Japanese technology giants Toshiba Corp and Fujitsu Ltd both recorded losses for the year through March 31 as a result of poor semiconductor sales and a slumping domestic economy. Toshiba reported a group net loss of 13.9bn yen ($115m), compared with a 7.34bn yen ($61m) profit the previous year. Falling memory chip prices and soft sales of logic chips were largely to blame, the company said. Overall revenue dipped 2.9% to 5.3 trillion yen ($43.81bn), the second consecutive decline, while operating profit plunged 63% to 30.48bn yen ($252m). For Toshiba, the poor year marked its first group net loss in 23 years.

Operating profit from information and telecommunications systems more than doubled to 94.7bn yen ($783m), boosted by strong sales in the company’s PC business, but that wasn’t enough to save the year. Pretax profit dropped 40% to 11.22bn yen ($93m) and the bottom line was also hit by 16.8bn yen ($139m) in one-time tax payments under US accounting standards. In the current year through March 2000, Toshiba says it expects a net profit of 25bn yen ($207m) on renewed strength in chip sales and home electronics. Revenue is projected to rise 8% to 5.7 trillion yen ($47.11bn), while group operating profit will soar to 110bn yen ($909m).

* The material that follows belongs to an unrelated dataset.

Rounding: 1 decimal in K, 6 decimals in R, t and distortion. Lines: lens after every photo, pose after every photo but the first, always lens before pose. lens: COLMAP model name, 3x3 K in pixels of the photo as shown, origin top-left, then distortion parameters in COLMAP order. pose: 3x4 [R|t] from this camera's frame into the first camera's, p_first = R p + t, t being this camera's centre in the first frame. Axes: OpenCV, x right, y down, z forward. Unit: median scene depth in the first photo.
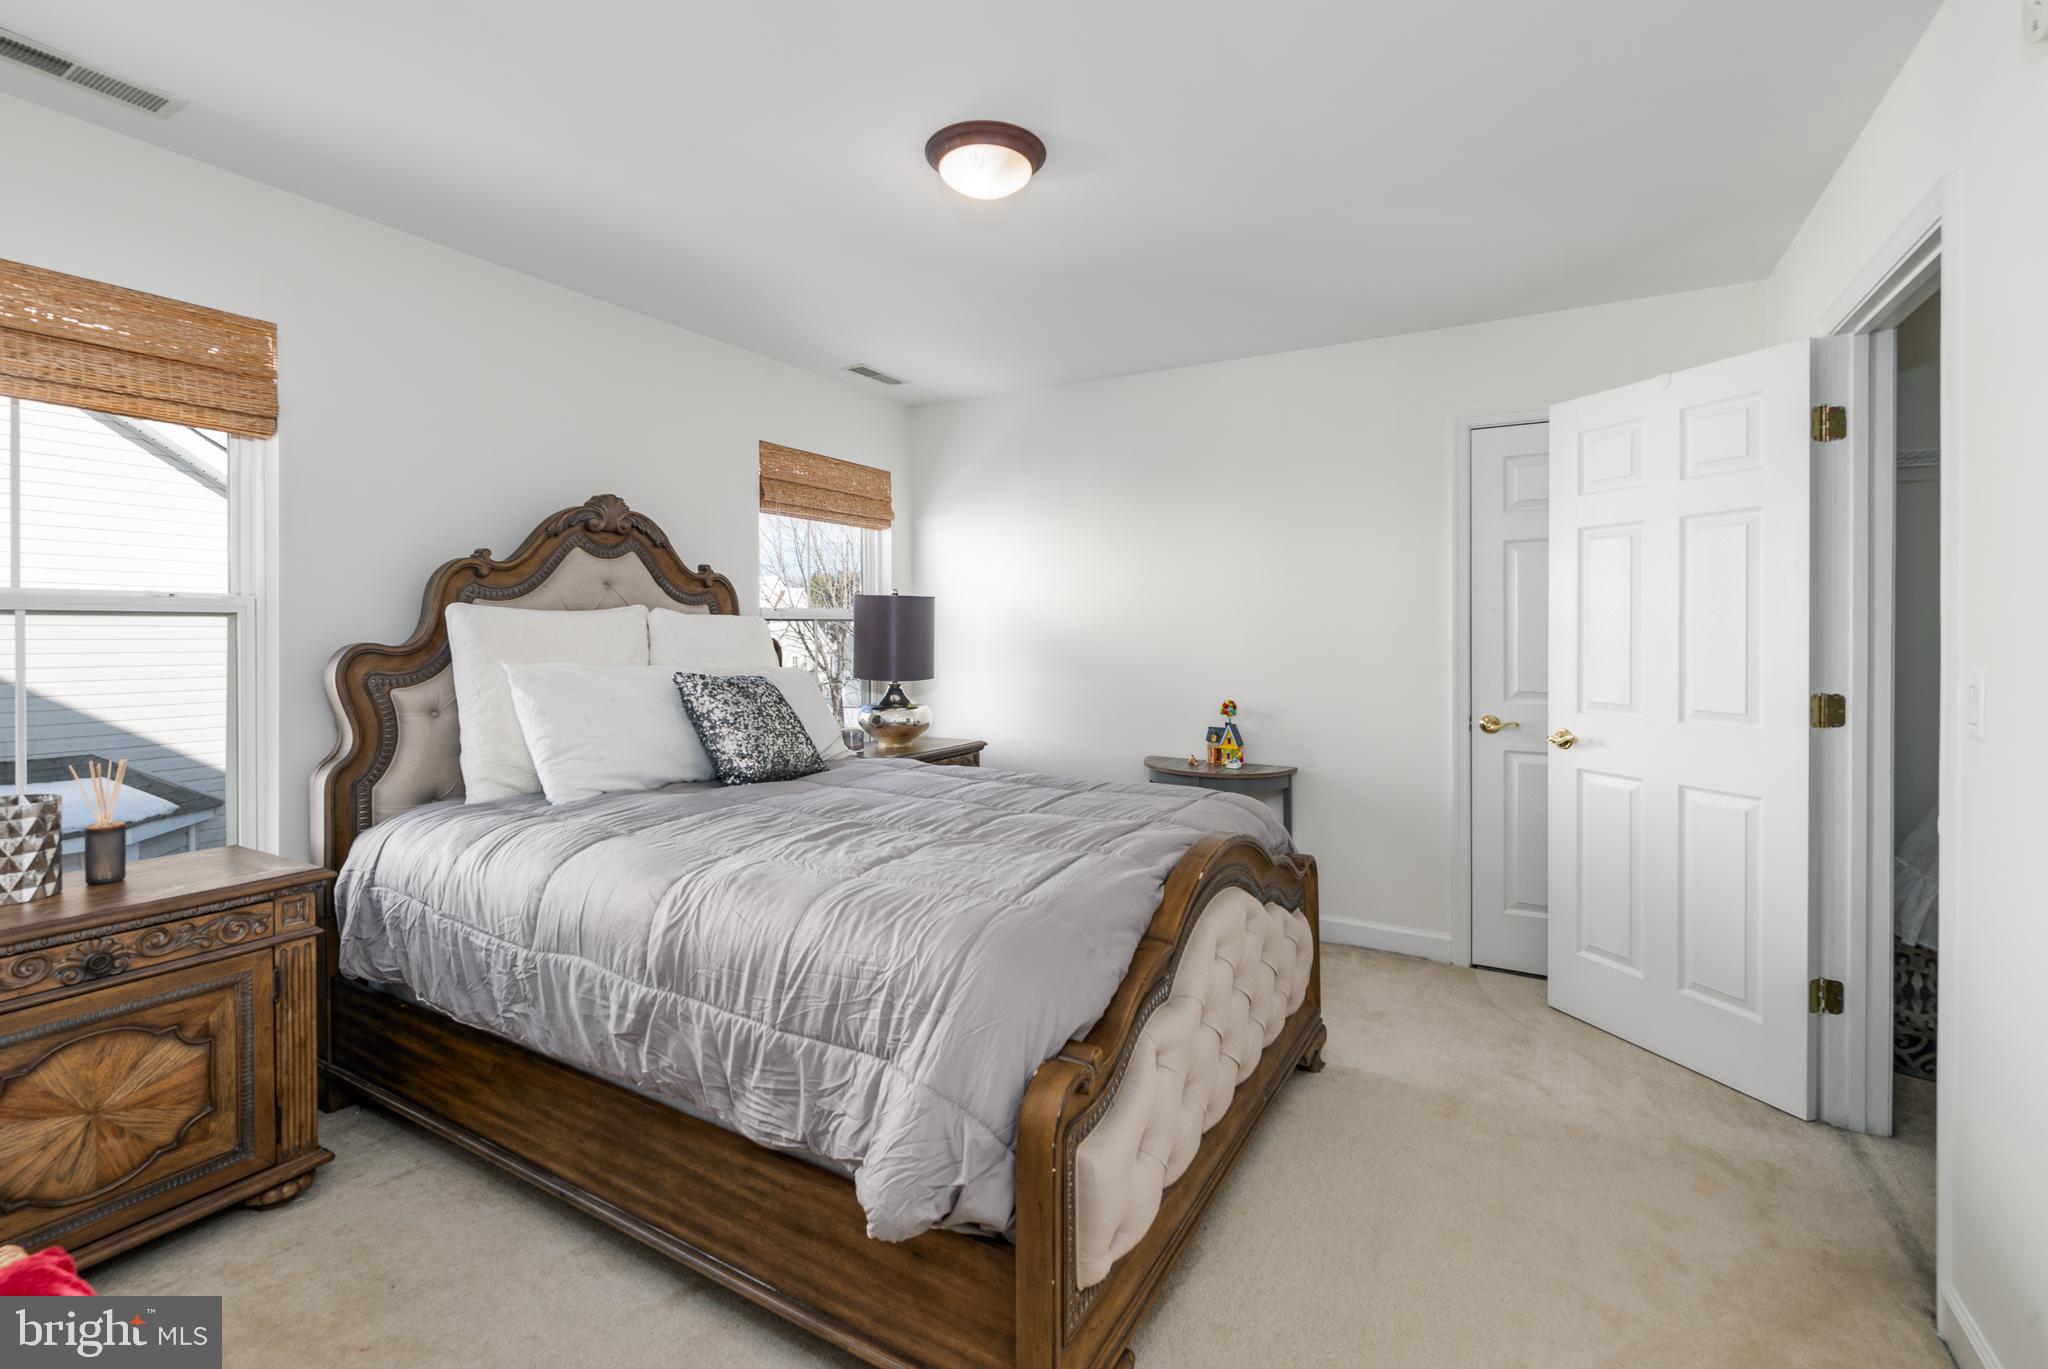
lens RADIAL K [[911.0, 0, 1021.1], [0, 911.0, 634.6], [0, 0, 1]] dist [0.000278, 0.000479]
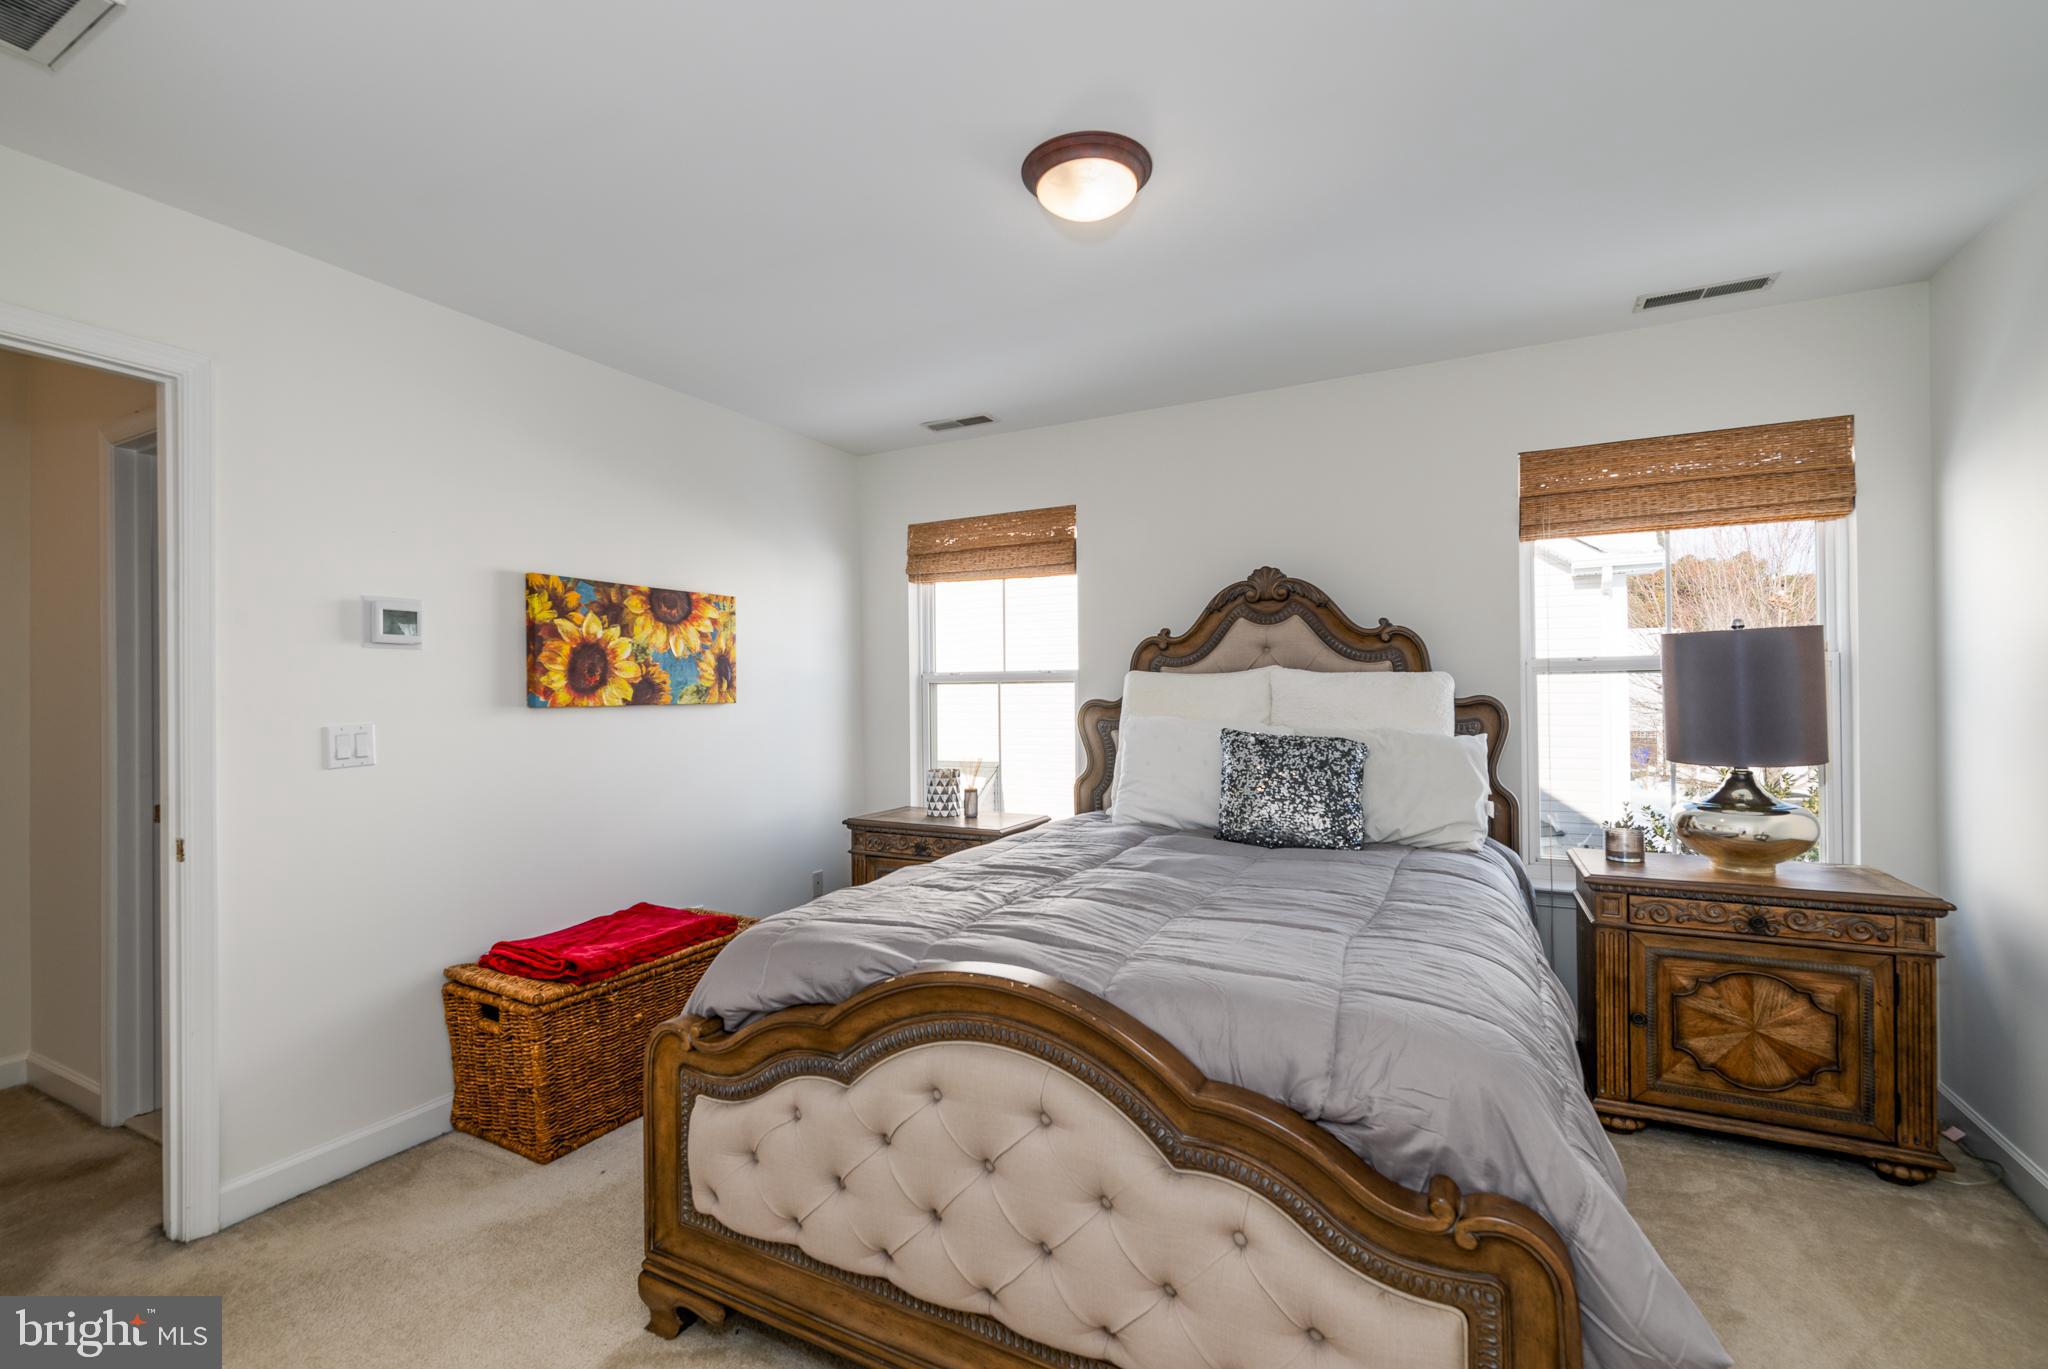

Fujitsu, meanwhile, reported a group net loss of 13.64bn yen ($112m) after posting a net profit 5.59bn yen ($46m) the prior year. Like Toshiba, the company cited a decline in chip prices – as well as cutbacks in domestic telecommunications investment and hefty restructuring charges – as the prime reasons behind the loss. Group pretax profit totaled 76.74bn yen ($634m), down 37% from last year, and sales rose 5.2% to 5.24 trillion yen ($43.3bn).

The bottom line was hit by extraordinary losses from the closing of the company’s semiconductor manufacturing plant in the UK and other restructuring expenses, as well as a one-time charge of 38.1bn yen ($314m) related to realignment at its British ICL Plc unit. For the current year, Fujitsu projects group sales up 8% at 5.65 trillion yen ($46.7bn), a pretax profit of 170bn yen ($1.4bn) and net profit of 80bn yen ($661m). The company will also cut its semiconductor investment by 19% this year, even as it increases production 10%. Last year, it cut spending on chip production by roughly 54% cut.